By CentralBankNews.info
    Australia’s central bank cut its benchmark cash rate by 25 basis points to 1.50 percent, as expected by many economists, with the bank pointing to diminishing risks that lower interest rates will exacerbate risks in the housing market and expressing its concern that “the underlying pace of China’s growth appears to be moderating.”
    The Reserve Bank of Australia (RBA) has now cut its rate by 50 basis points this year following a similar-sized cut in May.
    The RBA did not give any guidance about the direction of monetary policy in the future and merely said that the “prospects for sustainable growth in the economy, with inflation returning to target over time, would be improved by easing monetary policy at this meeting.”
     As in recent months, the RBA said low interest rates were supporting domestic demand and the lower exchange rate since 2013 was helping the traded sector while financial institutions were in the position of being able to help.
    “These factors are all assisting the economy to make the necessary economic adjustments, though an appreciating exchange rate could complicate this,” RBA Governor Glenn Stevens said in his statement.
     The Australian dollar has been firming since mid-January but remains far below par to the U.S. dollar that was seen from 2011 to early 2013. Today the Australian dollar, known as the Aussie, was trading at 1.327 to the U.S. dollar, up 3.2 percent since the start of this year.
    Inflation in the second quarter eased to 1.0 percent from 1.3 percent in the first quarter, well below the RBA’s target of 2-3 percent, and Stevens said inflation is expected to remain “quite low,” given subdued growth in labor costs and low cost pressure worldwide.
    But economic growth is picking up, with Gross Domestic Product rising by an annual rate of 3.1 percent in the first quarter, up from 2.9 percent in the previous quarter and above expectations of 2.8 percent growth.


    The Reserve Bank of Australia issued the following statement:
   

“At its meeting today, the Board decided to lower the cash rate by 25 basis points to 1.50 per cent, effective 3 August 2016.
The global economy is continuing to grow, at a lower than average pace. Several advanced economies have recorded improved conditions over the past year, but conditions have become more difficult for a number of emerging market economies. Actions by Chinese policymakers are supporting the near-term growth outlook, but the underlying pace of China’s growth appears to be moderating.
Commodity prices are above recent lows, but this follows very substantial declines over the past couple of years. Australia’s terms of trade remain much lower than they had been in recent years.
Financial markets have continued to function effectively.

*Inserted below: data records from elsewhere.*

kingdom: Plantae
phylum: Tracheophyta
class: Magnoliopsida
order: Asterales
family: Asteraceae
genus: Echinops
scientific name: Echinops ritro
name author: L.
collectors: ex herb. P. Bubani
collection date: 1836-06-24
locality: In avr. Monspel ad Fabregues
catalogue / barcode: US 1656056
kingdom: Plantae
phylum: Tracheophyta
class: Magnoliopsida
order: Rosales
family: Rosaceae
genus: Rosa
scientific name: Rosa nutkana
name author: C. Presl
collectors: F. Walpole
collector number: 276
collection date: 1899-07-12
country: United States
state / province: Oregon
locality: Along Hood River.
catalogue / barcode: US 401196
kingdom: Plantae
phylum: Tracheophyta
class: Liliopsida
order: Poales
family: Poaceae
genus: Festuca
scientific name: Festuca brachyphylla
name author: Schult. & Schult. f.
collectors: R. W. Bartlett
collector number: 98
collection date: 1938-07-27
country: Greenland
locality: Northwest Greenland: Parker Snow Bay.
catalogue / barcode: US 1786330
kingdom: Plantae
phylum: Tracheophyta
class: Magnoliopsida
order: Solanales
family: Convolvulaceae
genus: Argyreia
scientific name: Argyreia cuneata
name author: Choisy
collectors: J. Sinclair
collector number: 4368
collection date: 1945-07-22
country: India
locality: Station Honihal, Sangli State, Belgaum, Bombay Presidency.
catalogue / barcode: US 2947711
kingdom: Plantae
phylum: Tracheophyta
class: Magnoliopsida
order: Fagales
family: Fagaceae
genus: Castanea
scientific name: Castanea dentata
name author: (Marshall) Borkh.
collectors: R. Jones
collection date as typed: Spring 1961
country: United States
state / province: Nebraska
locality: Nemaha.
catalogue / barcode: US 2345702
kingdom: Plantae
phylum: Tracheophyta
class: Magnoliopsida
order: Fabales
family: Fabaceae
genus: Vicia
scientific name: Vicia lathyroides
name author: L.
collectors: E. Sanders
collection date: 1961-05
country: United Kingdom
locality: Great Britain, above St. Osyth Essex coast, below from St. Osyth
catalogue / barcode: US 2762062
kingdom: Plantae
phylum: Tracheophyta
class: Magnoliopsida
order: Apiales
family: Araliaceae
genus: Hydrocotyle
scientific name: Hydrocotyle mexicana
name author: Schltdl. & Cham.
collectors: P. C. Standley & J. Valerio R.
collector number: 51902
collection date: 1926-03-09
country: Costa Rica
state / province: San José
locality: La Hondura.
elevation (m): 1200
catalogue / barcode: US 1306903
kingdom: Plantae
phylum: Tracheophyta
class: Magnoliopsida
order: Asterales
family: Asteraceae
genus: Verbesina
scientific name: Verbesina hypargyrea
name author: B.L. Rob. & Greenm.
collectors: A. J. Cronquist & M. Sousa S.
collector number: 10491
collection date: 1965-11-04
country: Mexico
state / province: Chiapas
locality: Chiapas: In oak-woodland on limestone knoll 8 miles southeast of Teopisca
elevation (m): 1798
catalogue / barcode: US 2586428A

Funding costs for high-quality borrowers remain low and, globally, monetary policy remains remarkably accommodative.
In Australia, recent data suggest that overall growth is continuing at a moderate pace, despite a very large decline in business investment. Other areas of domestic demand, as well as exports, have been expanding at a pace at or above trend. Labour market indicators continue to be somewhat mixed, but are consistent with a modest pace of expansion in employment in the near term.
Recent data confirm that inflation remains quite low. Given very subdued growth in labour costs and very low cost pressures elsewhere in the world, this is expected to remain the case for some time.
Low interest rates have been supporting domestic demand and the lower exchange rate since 2013 is helping the traded sector. Financial institutions are in a position to lend for worthwhile purposes. These factors are all assisting the economy to make the necessary economic adjustments, though an appreciating exchange rate could complicate this.
Supervisory measures have strengthened lending standards in the housing market. Separately, a number of lenders are also taking a more cautious attitude to lending in certain segments. The most recent information suggests that dwelling prices have been rising only moderately over the course of this year, with considerable supply of apartments scheduled to come on stream over the next couple of years, particularly in the eastern capital cities. Growth in lending for housing purposes has slowed a little this year. All this suggests that the likelihood of lower interest rates exacerbating risks in the housing market has diminished.
Taking all these considerations into account, the Board judged that prospects for sustainable growth in the economy, with inflation returning to target over time, would be improved by easing monetary policy at this meeting.”